STATED EXERCISE> Write out each line that follows exactly as it stands, without the pictures.

:: DATA RECORDS ::

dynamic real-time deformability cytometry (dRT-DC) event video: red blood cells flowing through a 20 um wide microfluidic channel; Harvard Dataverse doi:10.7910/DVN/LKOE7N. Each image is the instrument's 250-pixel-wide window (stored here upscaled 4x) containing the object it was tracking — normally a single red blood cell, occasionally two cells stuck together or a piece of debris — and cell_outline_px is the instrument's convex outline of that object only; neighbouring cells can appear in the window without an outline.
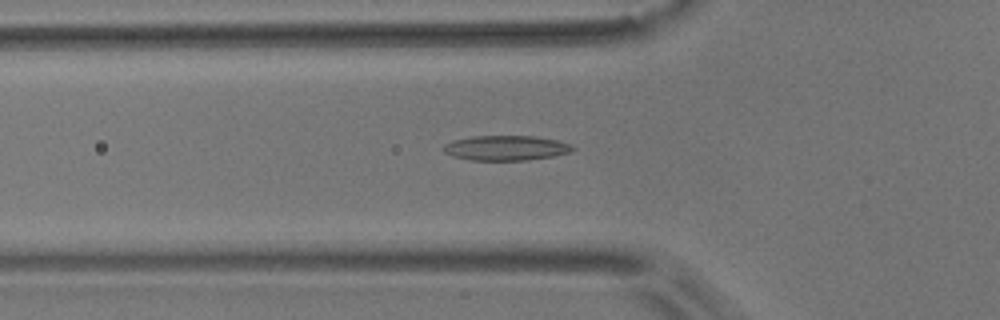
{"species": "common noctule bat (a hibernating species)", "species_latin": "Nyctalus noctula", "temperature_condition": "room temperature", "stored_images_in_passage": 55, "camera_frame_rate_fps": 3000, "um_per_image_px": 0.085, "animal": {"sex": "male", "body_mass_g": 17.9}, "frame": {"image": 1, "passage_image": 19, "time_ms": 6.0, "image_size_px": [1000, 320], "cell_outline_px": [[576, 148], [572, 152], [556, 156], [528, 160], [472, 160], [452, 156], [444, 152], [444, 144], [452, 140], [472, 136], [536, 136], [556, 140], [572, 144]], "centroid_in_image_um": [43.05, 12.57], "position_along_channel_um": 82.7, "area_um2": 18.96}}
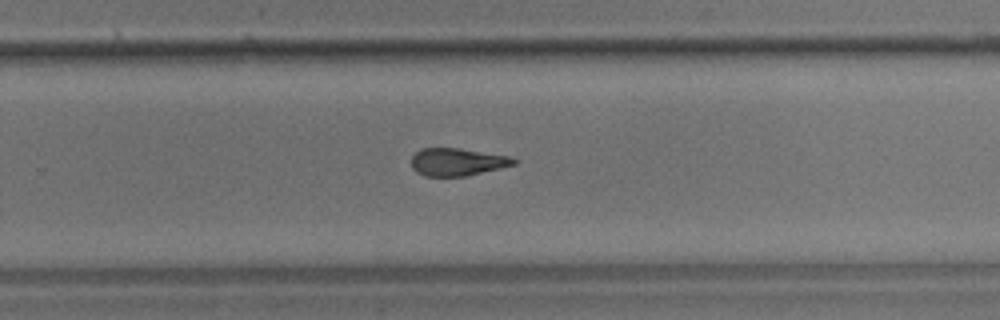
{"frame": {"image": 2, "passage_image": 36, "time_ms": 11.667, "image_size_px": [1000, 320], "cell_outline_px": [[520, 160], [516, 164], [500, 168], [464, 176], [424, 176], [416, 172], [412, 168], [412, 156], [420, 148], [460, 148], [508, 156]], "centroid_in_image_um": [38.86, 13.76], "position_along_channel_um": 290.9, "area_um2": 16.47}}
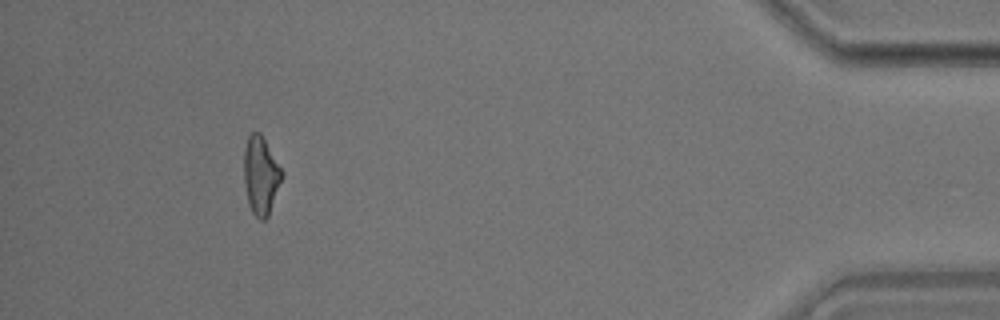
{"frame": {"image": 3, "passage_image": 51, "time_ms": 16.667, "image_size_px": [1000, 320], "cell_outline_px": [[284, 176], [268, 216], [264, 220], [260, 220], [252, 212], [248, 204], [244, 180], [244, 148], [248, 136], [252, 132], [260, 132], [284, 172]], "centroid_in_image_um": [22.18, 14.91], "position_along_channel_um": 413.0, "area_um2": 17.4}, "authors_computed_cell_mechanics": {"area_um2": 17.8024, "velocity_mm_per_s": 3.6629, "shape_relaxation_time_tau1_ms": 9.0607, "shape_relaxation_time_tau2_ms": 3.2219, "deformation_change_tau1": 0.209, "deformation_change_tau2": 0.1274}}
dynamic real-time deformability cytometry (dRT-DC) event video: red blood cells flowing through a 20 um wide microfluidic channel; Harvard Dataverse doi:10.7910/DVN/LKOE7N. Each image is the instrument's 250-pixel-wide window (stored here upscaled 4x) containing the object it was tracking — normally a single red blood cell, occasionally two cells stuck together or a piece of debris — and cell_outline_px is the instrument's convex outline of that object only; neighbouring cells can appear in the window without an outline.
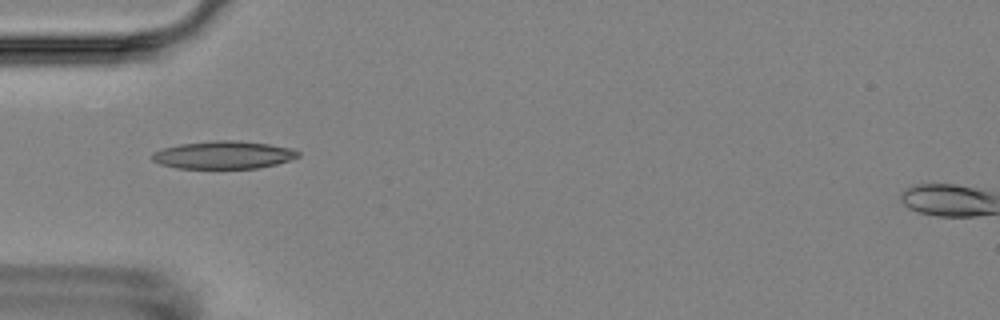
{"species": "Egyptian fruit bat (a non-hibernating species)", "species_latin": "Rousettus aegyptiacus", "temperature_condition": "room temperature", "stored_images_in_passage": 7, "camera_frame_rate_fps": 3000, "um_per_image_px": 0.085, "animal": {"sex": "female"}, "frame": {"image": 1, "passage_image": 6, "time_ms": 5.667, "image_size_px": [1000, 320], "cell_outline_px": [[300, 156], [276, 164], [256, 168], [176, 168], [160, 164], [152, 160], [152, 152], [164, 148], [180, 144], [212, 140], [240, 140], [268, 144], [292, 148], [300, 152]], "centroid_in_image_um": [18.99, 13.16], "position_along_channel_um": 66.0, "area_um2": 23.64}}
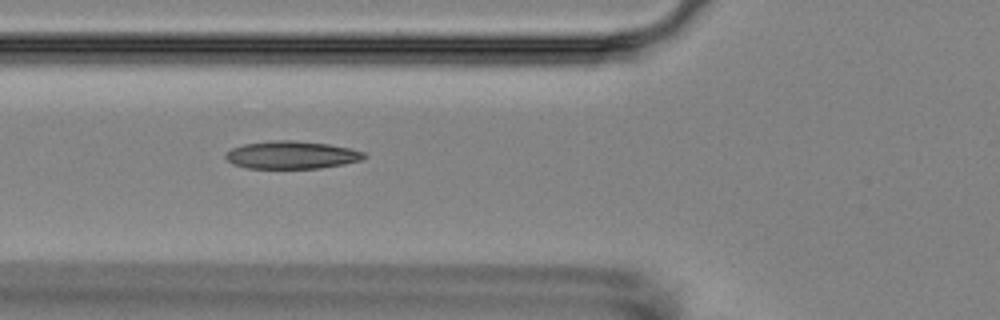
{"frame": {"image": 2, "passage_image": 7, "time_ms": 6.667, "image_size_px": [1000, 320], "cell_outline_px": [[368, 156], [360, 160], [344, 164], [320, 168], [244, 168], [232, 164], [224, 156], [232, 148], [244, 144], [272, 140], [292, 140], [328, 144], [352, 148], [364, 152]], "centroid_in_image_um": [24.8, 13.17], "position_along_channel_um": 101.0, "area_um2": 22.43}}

:::

WRITTEN ANSWER>
dynamic real-time deformability cytometry (dRT-DC) event video: red blood cells flowing through a 20 um wide microfluidic channel; Harvard Dataverse doi:10.7910/DVN/LKOE7N. Each image is the instrument's 250-pixel-wide window (stored here upscaled 4x) containing the object it was tracking — normally a single red blood cell, occasionally two cells stuck together or a piece of debris — and cell_outline_px is the instrument's convex outline of that object only; neighbouring cells can appear in the window without an outline.
{"species": "common noctule bat (a hibernating species)", "species_latin": "Nyctalus noctula", "temperature_condition": "room temperature", "stored_images_in_passage": 55, "camera_frame_rate_fps": 3000, "um_per_image_px": 0.085, "animal": {"sex": "male", "body_mass_g": 17.9}, "frame": {"image": 1, "passage_image": 19, "time_ms": 6.0, "image_size_px": [1000, 320], "cell_outline_px": [[576, 148], [572, 152], [556, 156], [528, 160], [472, 160], [452, 156], [444, 152], [444, 144], [452, 140], [472, 136], [536, 136], [556, 140], [572, 144]], "centroid_in_image_um": [43.05, 12.57], "position_along_channel_um": 82.7, "area_um2": 18.96}}
{"frame": {"image": 2, "passage_image": 36, "time_ms": 11.667, "image_size_px": [1000, 320], "cell_outline_px": [[520, 160], [516, 164], [500, 168], [464, 176], [424, 176], [416, 172], [412, 168], [412, 156], [420, 148], [460, 148], [508, 156]], "centroid_in_image_um": [38.86, 13.76], "position_along_channel_um": 290.9, "area_um2": 16.47}}
{"frame": {"image": 3, "passage_image": 51, "time_ms": 16.667, "image_size_px": [1000, 320], "cell_outline_px": [[284, 176], [268, 216], [264, 220], [260, 220], [252, 212], [248, 204], [244, 180], [244, 148], [248, 136], [252, 132], [260, 132], [284, 172]], "centroid_in_image_um": [22.18, 14.91], "position_along_channel_um": 413.0, "area_um2": 17.4}, "authors_computed_cell_mechanics": {"area_um2": 17.8024, "velocity_mm_per_s": 3.6629, "shape_relaxation_time_tau1_ms": 9.0607, "shape_relaxation_time_tau2_ms": 3.2219, "deformation_change_tau1": 0.209, "deformation_change_tau2": 0.1274}}
dynamic real-time deformability cytometry (dRT-DC) event video: red blood cells flowing through a 20 um wide microfluidic channel; Harvard Dataverse doi:10.7910/DVN/LKOE7N. Each image is the instrument's 250-pixel-wide window (stored here upscaled 4x) containing the object it was tracking — normally a single red blood cell, occasionally two cells stuck together or a piece of debris — and cell_outline_px is the instrument's convex outline of that object only; neighbouring cells can appear in the window without an outline.
{"species": "Egyptian fruit bat (a non-hibernating species)", "species_latin": "Rousettus aegyptiacus", "temperature_condition": "room temperature", "stored_images_in_passage": 7, "camera_frame_rate_fps": 3000, "um_per_image_px": 0.085, "animal": {"sex": "female"}, "frame": {"image": 1, "passage_image": 6, "time_ms": 5.667, "image_size_px": [1000, 320], "cell_outline_px": [[300, 156], [276, 164], [256, 168], [176, 168], [160, 164], [152, 160], [152, 152], [164, 148], [180, 144], [212, 140], [240, 140], [268, 144], [292, 148], [300, 152]], "centroid_in_image_um": [18.99, 13.16], "position_along_channel_um": 66.0, "area_um2": 23.64}}
{"frame": {"image": 2, "passage_image": 7, "time_ms": 6.667, "image_size_px": [1000, 320], "cell_outline_px": [[368, 156], [360, 160], [344, 164], [320, 168], [244, 168], [232, 164], [224, 156], [232, 148], [244, 144], [272, 140], [292, 140], [328, 144], [352, 148], [364, 152]], "centroid_in_image_um": [24.8, 13.17], "position_along_channel_um": 101.0, "area_um2": 22.43}}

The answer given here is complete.